Jeune patron-pêcheur de 30 ans, Daniel Kerdavid quitte dès l’aube en ce début décembre le port de Quiberon, dans le Morbihan. A bord du Miyabi, un palangrier-ligneur de 9 mètres, il va pêcher autour de Belle-Ile lieu jaune et merlan.
Jusque-là rien de bien étrange. Cependant, une fois le poisson remonté à bord, un hameçon dans la bouche, le jeune pêcheur lui perce d’un coup assuré le crâne à l’aide d’un crochet, avant d’enfiler dans l’orifice une tige en acier, de lui trancher les artères et de le laisser se vider de son sang dans un bac rempli d’eau et de glace.
« Je tue le poisson, je ne le laisse pas mourir », souligne fièrement le jeune homme protégé des éclaboussures d’eau salée et de sang par une combinaison noire imperméable sur un pull mauve.

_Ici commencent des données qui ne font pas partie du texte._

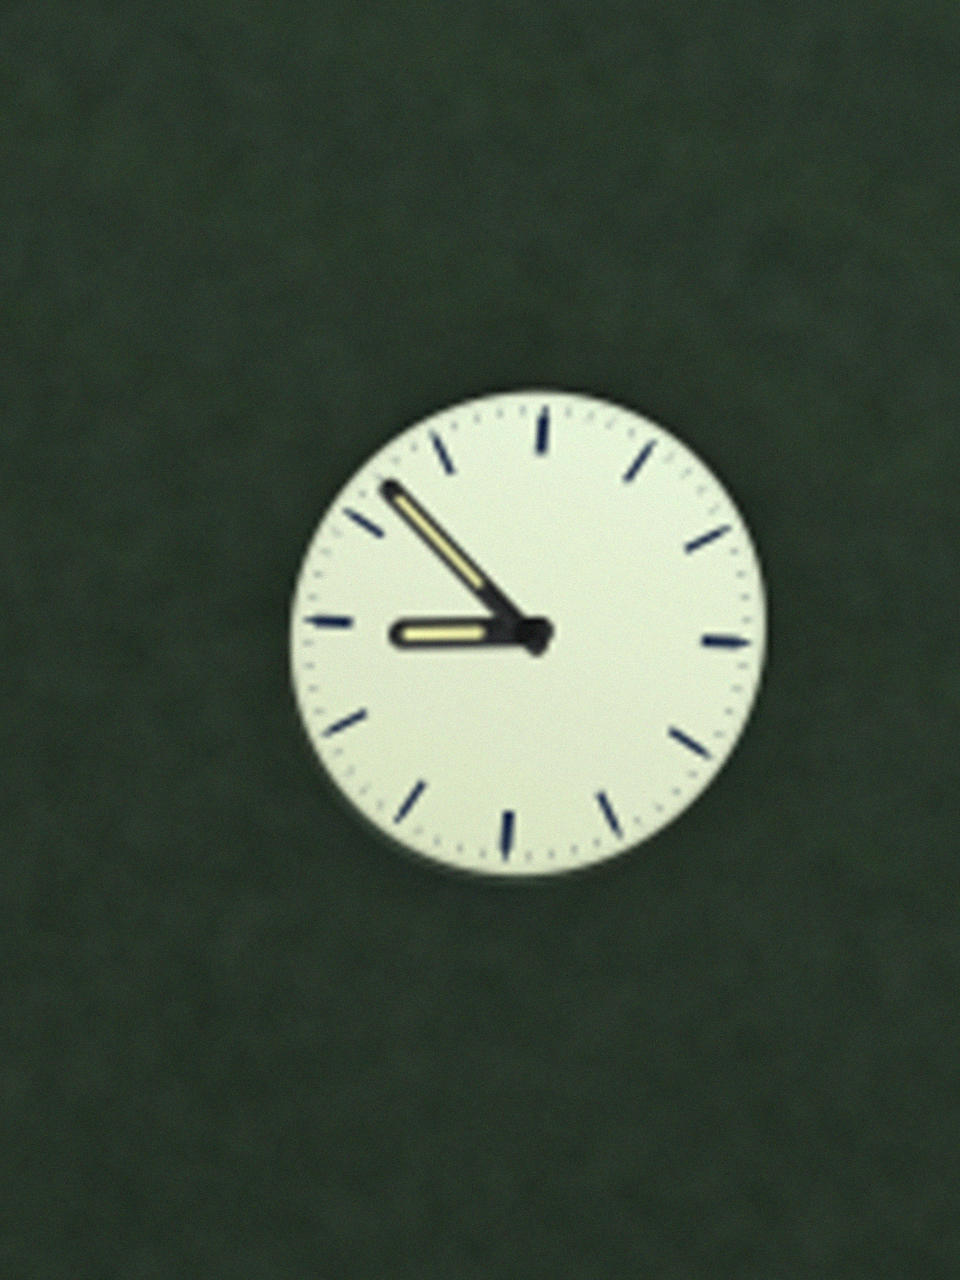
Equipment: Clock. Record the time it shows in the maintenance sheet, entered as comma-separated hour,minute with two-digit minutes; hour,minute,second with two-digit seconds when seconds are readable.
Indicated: 8,52
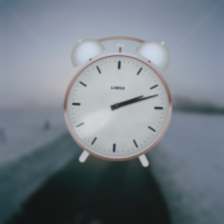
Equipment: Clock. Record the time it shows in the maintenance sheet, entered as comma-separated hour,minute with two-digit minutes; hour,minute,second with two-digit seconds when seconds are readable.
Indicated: 2,12
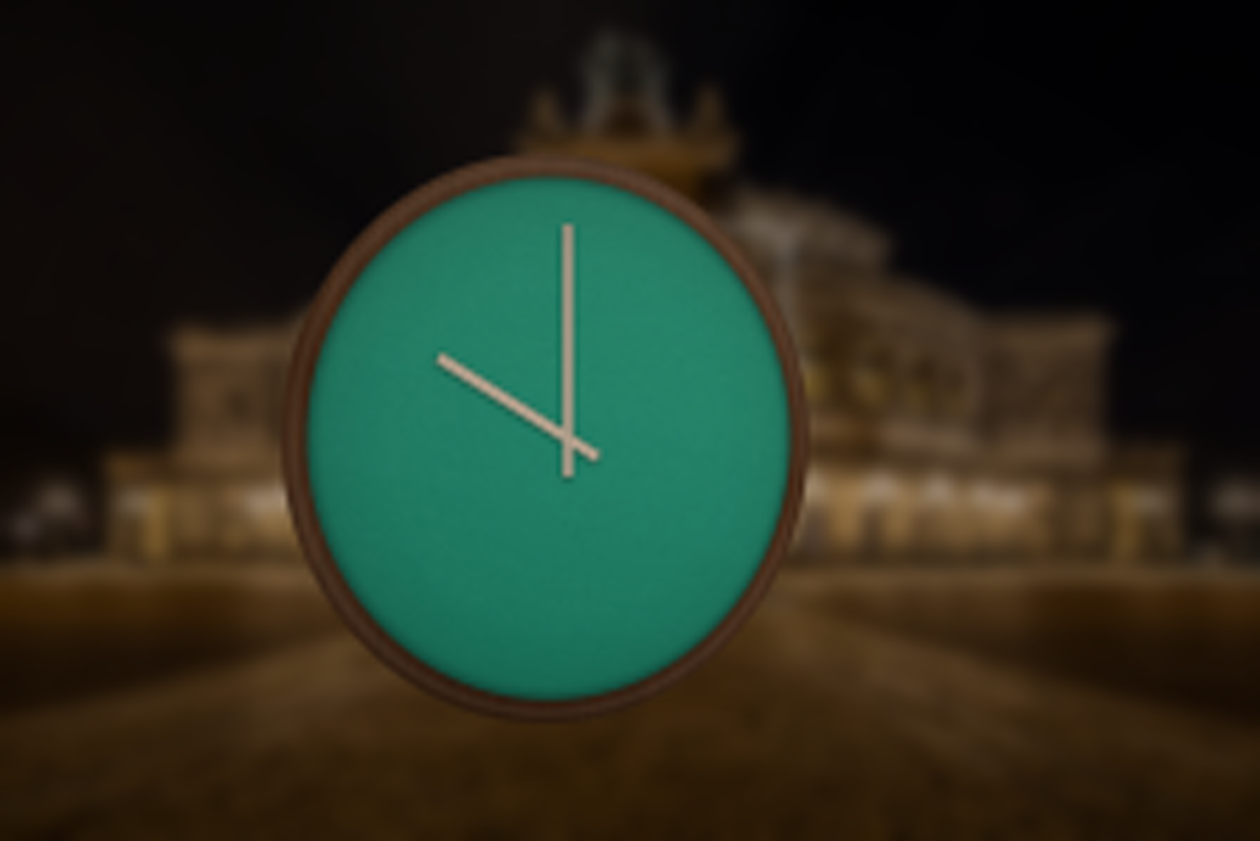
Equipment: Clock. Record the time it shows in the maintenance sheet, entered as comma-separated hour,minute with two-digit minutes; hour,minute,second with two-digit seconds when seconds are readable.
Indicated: 10,00
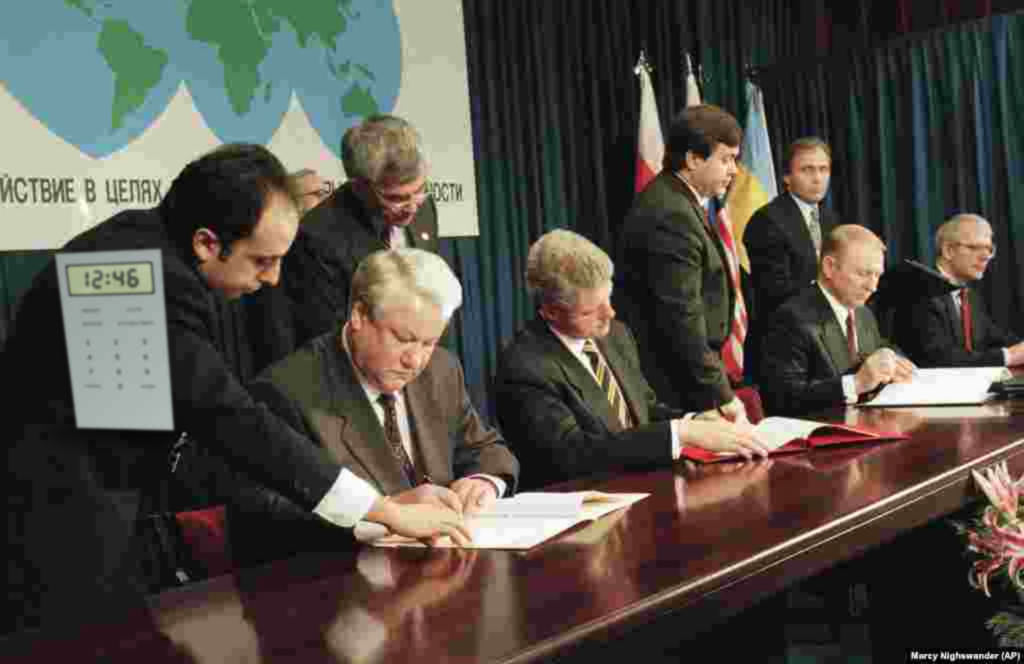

Il s’agit en effet de détruire en quelques secondes le système nerveux du poisson, moelle épinière comprise, tout en permettant au coeur de continuer à battre. « Ses organes internes continuent de fonctionner, surtout le coeur qui va vider l’intégralité du sang », explique le jeune breton qui n’a jamais mis les pieds au Japon, mais pratique cette technique séculaire d’abattage du poisson avec une assurance déconcertante.
« Le sang c’est la principale cause de dégradation du poisson », précise-t-il, expliquant s’être formé seul, en regardant des vidéos sur internet.
Débarrassé de tout son sang, les chairs du poisson sont plus gouteuses. Par ailleurs, l’animal peut se conserver bien plus longtemps.
La technique peut paraître à première vue cruelle, mais dans les faits il n’en est rien. « A partir du moment où je retire mon crochet le poisson ne ressent plus la douleur », assure Daniel Kerdavid, pour qui il est bien plus traumatisant pour le poisson de le laisser agoniser sur le pont comme cela se fait habituellement.
– ‘Extrêmement doux en bouche’ –
Une agonie à l’origine d’un grand stress, synonyme de chairs moins bonnes.
Ce sont 91 kg de poisson que le jeune ligneur ramène à terre vers 17H00. Les poissons les plus fragiles, comme le merlan et le lieu, sont tués à bord. Les autres, comme le congre, la dorade, la raye ou l’émissole, une espèce de requin de fond, le sont une fois arrivé à quai, après avoir été maintenus dans leur élément.
« Tout mon poisson est déjà vendu », se réjouit le pêcheur, disant avoir doublé ses prix -8 euros le kilo en moyenne pour le merlan- grâce à l’abattage du poisson selon cette technique très répandue au Japon.
Une partie de ses merlans, lieus et autres dorades sera livrée dès le lendemain au palace parisien Le Crillon. Une autre va au « Petit hôtel du grand large » à Saint-Pierre-Quiberon.
« Ah la vache! C’est beau! », s’exclame Hervé Bourdon, le chef de ce restaurant de 25 couverts, visiblement en extase devant les merlans livrés. L’ikejime « change complètement le goût et la texture du poisson. On a quelque chose qui va devenir extrêmement doux en bouche. C’est assez inouï », souffle-t-il, disant ne pas s’intéresser au prix: « Ce qui m’intéresse, c’est la qualité ».
Face à l’engouement grandissant des chefs, le jeune pêcheur installé depuis cet été à Quiberon se renouvelle sans cesse et cherche désormais la manière de pratiquer l’ikejime sur les homards afin d’éviter d’ébouillanter les crustacés vivants.
En France, seules deux autres entreprises proposeraient du poisson tué par ikejime: la société de mareyage France Ikejime, installée dans le Finistère et dont le poisson est gardé vivant dans des viviers le temps qu’il déstresse, et Damien Muller, un pêcheur corse qui pratique l’ikejime sur du thon rouge et de l’espadon.